:: Text segment ::

Let’s start with what is useful about acronyms. Firstly, they can save you space and typing time. If you have a long term you need to use, such as “Southern African Development Community”, and you’ll be writing this several times in your paper or thesis, you can shorten it to SADC. This will reduce your overall word count, and also type 4 letters every time you use it, instead of 4 longer words. 

There are accepted acronyms in every field that you and your colleagues and peers will know and use. Think of CHAT (Cultural Historical Activity Theory) in Education, or RAM (Random Access Memory) in Computer Science, or WRT (with respect to) in Mathematics. To use these accepted, known acronyms is to signal your membership of your academic community of knowledge-making and knowers

However, as a writer I think it is useful to put myself in the position of my readers, and read the text, with the acronyms, as they might. Read this:

SG and SD are realised in terms of their relative strength or weakness, and brought together these two organising principles create semantic codes that reveal combinations of stronger and weaker SG and SD together. These codes shift and move over time as SG and SD strengthen and weaken in relation to one another. These movements form what LCT terms a ‘semantic wave’, which can be used to map a teaching and learning event, such as a lecture, part of a lecture or a whole series of lectures (see figure 1). Inverse movements of SG and SD – where SG is stronger at the same time as SD is weaker for example – are potentially important for cumulative knowledge building, as we shall see in the following section. It should be noted, here, though, that SG and SD do not necessarily strengthen and weaken inversely (Maton, 2013), although it is these kinds of waves, for the purpose of illustration and brevity, that will be focused on in this paper.

How do you encounter this text as a reader? You can assume, coming from the middle of a paper, that SG and SD have been defined earlier in the paper. Do you find these easy to make sense of?

Confession, this is a draft of a paper I wrote a couple of years ago. This is how I wrote it. But, when I got the reviews back, the reviewers both pointed out that the use of all of these acronyms had an alienating effect on the reader, especially as these refer to theory, which can already be difficult for readers new to it. I therefore rewrote this paragraph (and subsequent similar paragraphs):

Semantic gravity and semantic density are realised in terms of their relative strength or weakness, and brought together these two organising principles create semantic codes that reveal combinations of stronger and weaker semantic gravity and semantic density together. These codes shift and move over time as semantic gravity and semantic density strengthen and weaken in relation to one another. These movements form what LCT terms a ‘semantic wave’, which can be used to map a teaching and learning event, such as a lecture, part of a lecture or a whole series of lectures (see figure 1). Inverse movements of semantic gravity and semantic density – where SG is stronger at the same time as SD is weaker for example – are potentially important for cumulative knowledge building, as we shall see in the following section. It should be noted, here, though, that semantic gravity and semantic density do not necessarily strengthen and weaken inversely (Maton, 2013), although it is these kinds of waves, for the purpose of illustration and brevity, that will be focused on in this paper.

:::
:: Input records ::

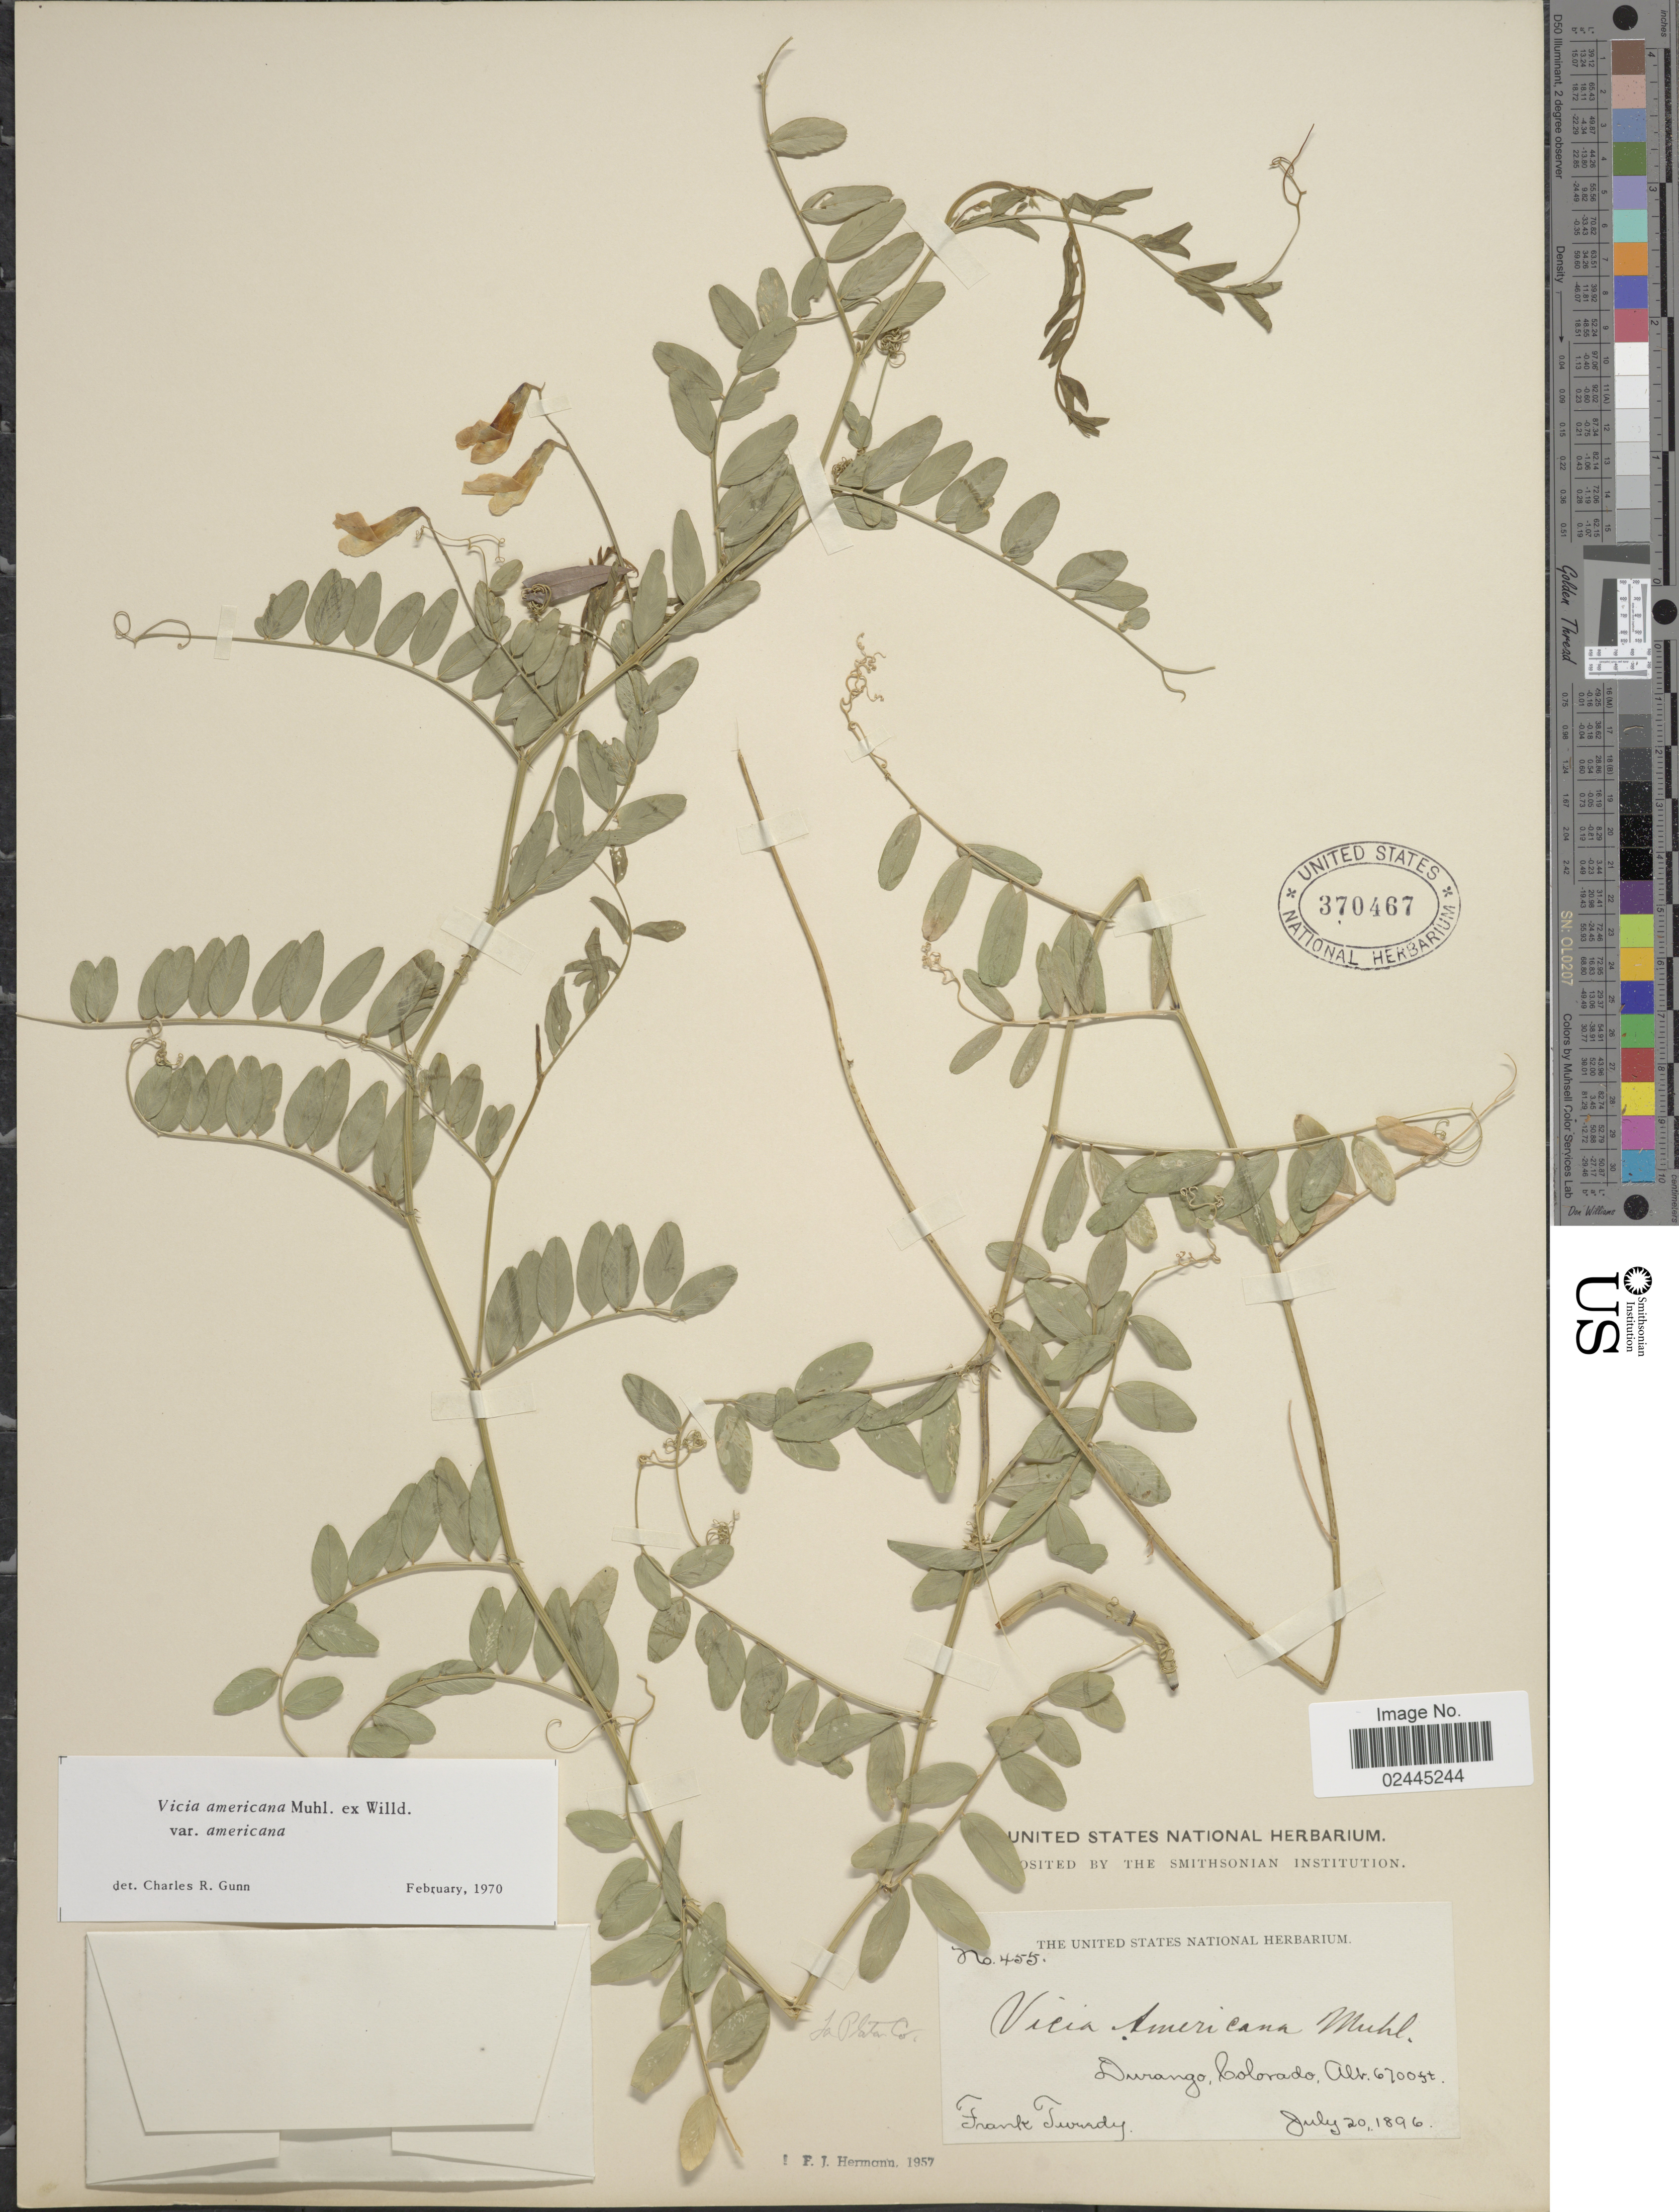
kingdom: Plantae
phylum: Tracheophyta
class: Magnoliopsida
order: Fabales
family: Fabaceae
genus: Vicia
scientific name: Vicia americana var. americana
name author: Muhl. ex Willd.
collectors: F. Tweedy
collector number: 455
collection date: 1896-07-20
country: United States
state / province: Colorado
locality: Durango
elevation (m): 2042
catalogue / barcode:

:::

■ **Given instruction 1**: Switch "earlier" to "previously" and write out the stretch of the text on acronyms from "How do you encounter" through "make sense of?" again.
■ **Given instruction 2**: Convert the stretch of the records from the line containing "name author: Muhl. ex Willd." through the end of the records into a Markdown table with the columns Row and Line, leaving out blank lines.

■ **Answer 1**:
How do you encounter this text as a reader? You can assume, coming from the middle of a paper, that SG and SD have been defined previously in the paper. Do you find these easy to make sense of?

■ **Answer 2**:
| Row | Line |
|---|---|
| 1 | name author: Muhl. ex Willd. |
| 2 | collectors: F. Tweedy |
| 3 | collector number: 455 |
| 4 | collection date: 1896-07-20 |
| 5 | country: United States |
| 6 | state / province: Colorado |
| 7 | locality: Durango |
| 8 | elevation (m): 2042 |
| 9 | catalogue / barcode: |